Country Creek Produce Farm, located in Chambersburg, Pennsylvania, is one of the largest pumpkin patches in the Cumberland Valley and just one of many farms that have been impacted by the wet summer weather.
“Since 2007, this is the worst year we’ve had with water issues,” said Country Creek owner Brent Barnhart, who has run the 60-plus acre farm since opening it in 2007. “Last year we had some issues with the rain but we could control it because there were enough dry days in between wet days. This year it's just too many prolonged days in a row. That’s the problem.”
Other than softening pumpkins’ shells and shortening the time the crops last before rotting, the constant wetness breeds fungi, molds, and other plant-killing diseases which are detrimental to the pumpkins’ health. There are fungicides available to protect the pumpkins, Barnhart said, but the treatments are not cheap and the fields require a new coat of spray after every fresh rainfall. He estimates that in his fields, nearly five out of every 10 pumpkins have been effectively ruined by the rainfall.
Tim Hawkins, a geography and earth science professor at Shippensburg University who runs the university’s weather station, agreed with Barnhart. According to the station’s records, the past few months have been among the wettest the area has seen since the university started recording rainfall data in 1933. June, which saw a total of 5.35 inches of rain, ranked as the 12th wettest June since 1933. July’s total of 7.74 inches was the third wettest, and August’s total of 4.90 (4.90) was the 13th wettest.
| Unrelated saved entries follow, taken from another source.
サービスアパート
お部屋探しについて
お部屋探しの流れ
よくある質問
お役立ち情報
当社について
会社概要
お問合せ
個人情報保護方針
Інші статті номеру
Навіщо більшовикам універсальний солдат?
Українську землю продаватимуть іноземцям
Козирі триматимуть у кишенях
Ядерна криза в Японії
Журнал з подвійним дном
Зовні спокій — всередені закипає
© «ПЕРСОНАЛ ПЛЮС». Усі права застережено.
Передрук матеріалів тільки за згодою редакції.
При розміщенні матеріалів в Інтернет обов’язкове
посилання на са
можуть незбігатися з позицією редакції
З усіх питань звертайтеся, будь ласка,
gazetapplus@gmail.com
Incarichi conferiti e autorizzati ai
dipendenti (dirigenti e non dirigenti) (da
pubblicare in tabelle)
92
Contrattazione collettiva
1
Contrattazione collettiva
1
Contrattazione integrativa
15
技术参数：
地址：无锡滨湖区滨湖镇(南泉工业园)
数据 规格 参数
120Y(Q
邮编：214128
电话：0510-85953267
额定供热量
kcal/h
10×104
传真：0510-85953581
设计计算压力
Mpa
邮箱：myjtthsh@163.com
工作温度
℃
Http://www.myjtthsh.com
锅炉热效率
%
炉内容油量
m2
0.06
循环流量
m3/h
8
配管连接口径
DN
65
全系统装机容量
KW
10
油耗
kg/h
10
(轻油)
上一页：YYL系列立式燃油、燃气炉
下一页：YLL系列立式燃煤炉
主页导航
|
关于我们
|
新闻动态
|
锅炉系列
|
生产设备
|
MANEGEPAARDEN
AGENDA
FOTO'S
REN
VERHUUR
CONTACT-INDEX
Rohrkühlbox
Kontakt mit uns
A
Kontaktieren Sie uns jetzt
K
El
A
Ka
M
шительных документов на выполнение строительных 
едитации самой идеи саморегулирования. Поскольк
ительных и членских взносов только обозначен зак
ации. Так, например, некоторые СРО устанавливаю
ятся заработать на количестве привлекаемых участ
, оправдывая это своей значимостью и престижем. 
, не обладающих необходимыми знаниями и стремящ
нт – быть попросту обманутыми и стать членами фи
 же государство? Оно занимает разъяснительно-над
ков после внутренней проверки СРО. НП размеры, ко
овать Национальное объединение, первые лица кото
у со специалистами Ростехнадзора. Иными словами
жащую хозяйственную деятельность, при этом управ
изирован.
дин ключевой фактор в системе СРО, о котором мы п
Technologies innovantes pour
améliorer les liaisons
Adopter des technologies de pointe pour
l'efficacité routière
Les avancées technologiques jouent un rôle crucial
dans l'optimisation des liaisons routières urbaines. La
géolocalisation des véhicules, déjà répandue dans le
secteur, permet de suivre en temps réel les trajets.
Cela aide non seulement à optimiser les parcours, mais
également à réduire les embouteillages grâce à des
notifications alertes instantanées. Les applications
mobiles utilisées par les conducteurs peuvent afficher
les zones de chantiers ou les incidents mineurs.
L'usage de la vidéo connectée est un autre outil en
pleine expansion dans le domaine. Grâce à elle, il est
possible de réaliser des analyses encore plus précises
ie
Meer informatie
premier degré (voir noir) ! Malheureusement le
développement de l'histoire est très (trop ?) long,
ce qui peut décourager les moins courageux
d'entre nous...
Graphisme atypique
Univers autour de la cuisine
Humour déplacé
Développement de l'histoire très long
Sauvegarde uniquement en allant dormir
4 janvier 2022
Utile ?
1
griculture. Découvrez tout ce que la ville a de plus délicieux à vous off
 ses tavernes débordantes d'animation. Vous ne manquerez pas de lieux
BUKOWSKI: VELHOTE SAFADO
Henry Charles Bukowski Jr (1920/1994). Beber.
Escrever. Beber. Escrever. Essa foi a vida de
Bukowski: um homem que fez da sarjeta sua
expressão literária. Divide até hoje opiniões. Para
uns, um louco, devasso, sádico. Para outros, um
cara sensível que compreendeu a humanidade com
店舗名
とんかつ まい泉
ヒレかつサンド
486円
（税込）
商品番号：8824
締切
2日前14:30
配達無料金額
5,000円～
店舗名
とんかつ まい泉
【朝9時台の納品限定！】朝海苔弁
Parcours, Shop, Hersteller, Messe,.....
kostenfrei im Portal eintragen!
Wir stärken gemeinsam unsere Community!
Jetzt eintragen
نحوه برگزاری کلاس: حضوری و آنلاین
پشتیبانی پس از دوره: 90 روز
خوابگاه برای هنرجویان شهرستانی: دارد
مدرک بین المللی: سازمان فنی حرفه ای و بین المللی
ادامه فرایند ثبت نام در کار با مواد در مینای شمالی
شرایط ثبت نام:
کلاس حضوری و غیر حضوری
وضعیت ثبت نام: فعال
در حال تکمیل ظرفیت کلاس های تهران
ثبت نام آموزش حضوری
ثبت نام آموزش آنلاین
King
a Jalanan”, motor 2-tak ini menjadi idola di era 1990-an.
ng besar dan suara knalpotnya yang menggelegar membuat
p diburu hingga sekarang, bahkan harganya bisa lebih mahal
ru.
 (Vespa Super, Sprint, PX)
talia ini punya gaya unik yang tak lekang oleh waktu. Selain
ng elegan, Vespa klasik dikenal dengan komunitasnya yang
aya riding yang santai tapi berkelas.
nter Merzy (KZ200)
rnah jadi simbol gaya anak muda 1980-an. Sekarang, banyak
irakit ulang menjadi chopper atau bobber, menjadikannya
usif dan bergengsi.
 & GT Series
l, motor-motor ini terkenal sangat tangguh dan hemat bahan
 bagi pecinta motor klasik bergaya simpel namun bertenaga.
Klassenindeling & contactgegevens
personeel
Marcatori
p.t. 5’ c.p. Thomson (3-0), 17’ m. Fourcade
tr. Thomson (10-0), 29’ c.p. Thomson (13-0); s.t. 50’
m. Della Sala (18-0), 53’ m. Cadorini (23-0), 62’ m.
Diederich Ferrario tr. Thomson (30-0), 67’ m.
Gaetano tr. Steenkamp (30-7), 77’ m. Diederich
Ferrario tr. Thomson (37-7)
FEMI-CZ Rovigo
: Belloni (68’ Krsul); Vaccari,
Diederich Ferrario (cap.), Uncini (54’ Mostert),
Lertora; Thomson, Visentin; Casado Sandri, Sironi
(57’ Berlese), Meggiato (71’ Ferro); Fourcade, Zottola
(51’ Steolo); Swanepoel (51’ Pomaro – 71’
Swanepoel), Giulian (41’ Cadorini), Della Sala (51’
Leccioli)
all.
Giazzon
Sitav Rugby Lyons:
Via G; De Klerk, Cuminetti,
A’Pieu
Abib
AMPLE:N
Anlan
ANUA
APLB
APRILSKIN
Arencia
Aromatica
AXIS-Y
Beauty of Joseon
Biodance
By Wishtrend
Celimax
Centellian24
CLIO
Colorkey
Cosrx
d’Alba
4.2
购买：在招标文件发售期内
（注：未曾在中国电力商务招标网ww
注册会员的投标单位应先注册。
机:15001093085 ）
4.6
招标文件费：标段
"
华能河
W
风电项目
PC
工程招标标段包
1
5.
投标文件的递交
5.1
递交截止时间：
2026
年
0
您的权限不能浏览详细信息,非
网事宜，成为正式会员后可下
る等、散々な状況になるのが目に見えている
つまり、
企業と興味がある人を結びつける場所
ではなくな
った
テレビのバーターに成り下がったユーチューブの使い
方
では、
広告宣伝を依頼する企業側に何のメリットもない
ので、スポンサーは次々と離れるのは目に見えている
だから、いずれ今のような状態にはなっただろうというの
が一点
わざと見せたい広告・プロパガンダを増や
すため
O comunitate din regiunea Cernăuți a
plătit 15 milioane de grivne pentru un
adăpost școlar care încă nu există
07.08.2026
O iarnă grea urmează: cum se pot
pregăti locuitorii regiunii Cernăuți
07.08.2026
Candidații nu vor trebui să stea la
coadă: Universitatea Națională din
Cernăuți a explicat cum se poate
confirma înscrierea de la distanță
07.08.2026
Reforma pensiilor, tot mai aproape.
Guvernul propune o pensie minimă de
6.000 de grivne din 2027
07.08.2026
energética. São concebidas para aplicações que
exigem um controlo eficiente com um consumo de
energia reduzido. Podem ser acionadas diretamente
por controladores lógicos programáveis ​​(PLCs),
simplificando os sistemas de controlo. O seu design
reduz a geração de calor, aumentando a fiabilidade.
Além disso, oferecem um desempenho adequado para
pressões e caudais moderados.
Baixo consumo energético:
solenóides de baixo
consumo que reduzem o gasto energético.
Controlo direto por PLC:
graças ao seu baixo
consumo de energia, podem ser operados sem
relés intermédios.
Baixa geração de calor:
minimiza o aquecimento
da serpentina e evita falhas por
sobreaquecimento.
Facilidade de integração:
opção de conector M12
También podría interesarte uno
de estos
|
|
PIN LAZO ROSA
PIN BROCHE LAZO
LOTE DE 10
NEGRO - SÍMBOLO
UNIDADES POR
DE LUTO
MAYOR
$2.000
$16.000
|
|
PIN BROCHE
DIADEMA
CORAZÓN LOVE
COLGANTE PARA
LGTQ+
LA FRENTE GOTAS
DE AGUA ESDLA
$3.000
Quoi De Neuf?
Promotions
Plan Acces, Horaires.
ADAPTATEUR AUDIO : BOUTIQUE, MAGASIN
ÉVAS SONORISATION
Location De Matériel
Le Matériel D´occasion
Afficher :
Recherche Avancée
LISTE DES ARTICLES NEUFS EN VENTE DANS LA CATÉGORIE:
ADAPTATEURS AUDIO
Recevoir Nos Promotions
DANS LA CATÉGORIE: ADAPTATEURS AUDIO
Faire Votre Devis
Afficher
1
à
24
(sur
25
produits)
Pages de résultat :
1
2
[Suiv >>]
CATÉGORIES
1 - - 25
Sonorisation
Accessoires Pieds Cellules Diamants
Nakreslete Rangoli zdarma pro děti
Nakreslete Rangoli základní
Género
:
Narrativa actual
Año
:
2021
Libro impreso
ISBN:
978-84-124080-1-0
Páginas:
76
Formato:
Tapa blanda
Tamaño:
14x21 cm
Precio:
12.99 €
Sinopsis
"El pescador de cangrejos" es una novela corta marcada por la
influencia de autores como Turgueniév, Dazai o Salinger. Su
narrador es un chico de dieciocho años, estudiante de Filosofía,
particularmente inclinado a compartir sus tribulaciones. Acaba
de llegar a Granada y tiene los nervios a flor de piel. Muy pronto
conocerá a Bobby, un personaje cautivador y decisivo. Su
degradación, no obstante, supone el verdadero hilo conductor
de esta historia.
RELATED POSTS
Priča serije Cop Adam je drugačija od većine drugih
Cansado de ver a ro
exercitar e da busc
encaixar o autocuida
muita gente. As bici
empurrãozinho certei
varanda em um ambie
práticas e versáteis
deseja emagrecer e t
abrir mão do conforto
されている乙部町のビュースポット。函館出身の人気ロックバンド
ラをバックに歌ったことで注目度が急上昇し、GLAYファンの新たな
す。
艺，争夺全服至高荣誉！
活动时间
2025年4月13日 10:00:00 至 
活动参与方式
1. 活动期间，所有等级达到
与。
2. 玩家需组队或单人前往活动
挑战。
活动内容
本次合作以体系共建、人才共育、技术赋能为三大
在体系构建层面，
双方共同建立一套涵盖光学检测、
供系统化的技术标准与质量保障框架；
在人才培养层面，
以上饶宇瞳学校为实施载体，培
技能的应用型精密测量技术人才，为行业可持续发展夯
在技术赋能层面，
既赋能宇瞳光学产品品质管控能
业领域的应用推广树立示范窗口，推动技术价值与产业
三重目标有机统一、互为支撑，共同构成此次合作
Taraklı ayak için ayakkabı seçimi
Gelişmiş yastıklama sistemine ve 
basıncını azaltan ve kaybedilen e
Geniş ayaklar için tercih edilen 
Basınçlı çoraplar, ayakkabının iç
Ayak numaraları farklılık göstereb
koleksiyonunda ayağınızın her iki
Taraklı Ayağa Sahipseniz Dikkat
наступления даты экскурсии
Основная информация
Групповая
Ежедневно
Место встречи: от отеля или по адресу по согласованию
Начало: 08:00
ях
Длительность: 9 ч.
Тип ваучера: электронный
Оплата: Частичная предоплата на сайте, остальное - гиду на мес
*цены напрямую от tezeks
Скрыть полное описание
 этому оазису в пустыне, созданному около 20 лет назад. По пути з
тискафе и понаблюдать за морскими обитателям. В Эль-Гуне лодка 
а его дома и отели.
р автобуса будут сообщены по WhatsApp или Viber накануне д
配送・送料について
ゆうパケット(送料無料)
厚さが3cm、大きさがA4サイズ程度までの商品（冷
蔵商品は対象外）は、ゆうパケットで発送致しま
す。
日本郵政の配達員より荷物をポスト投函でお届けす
The summer ended in September, which dropped 8.81 inches of rain on the Shippensburg area, the fifth wettest on record.
“My guess is that if I went and totaled the rainfall for this year’s June, July, August and September and compared it to every other June, July, August and September, it’d be Top 5, if not top record-setting,” Hawkins said.
Hawkins attributes the increased rainfall amounts to unusual atmospheric conditions the eastern United States experienced near the start of the summer.
“Early on in the summer we basically had this steady stream of moisture that was coming up, an ‘atmospheric river,’ and it was trained pretty much over the entire East Coast,” Hawkins explained. “The way the atmosphere was set up, the currents that we had, just pumped all of this moisture in from the tropics.”
Barnhart added that the wetness is not a problem only his farm is experiencing, but one the majority of the growers in the area are dealing with, likely driving up pumpkin prices. On his smaller patches, intended for customers who want to pick their pumpkins by hand, Barnhart hopes to break even financially. The farm’s larger fields, used to grow the bulk of the pumpkin crop, have been affected just as severely but the sheer number of pumpkins planted on those fields ensure there will be a profit.
“When it's all said and done, we never really have a shortage of pumpkins in this area,” Barnhart said, surveying his field. “But the prices are probably going to be up, especially for the larger ones that have been harder to grow.”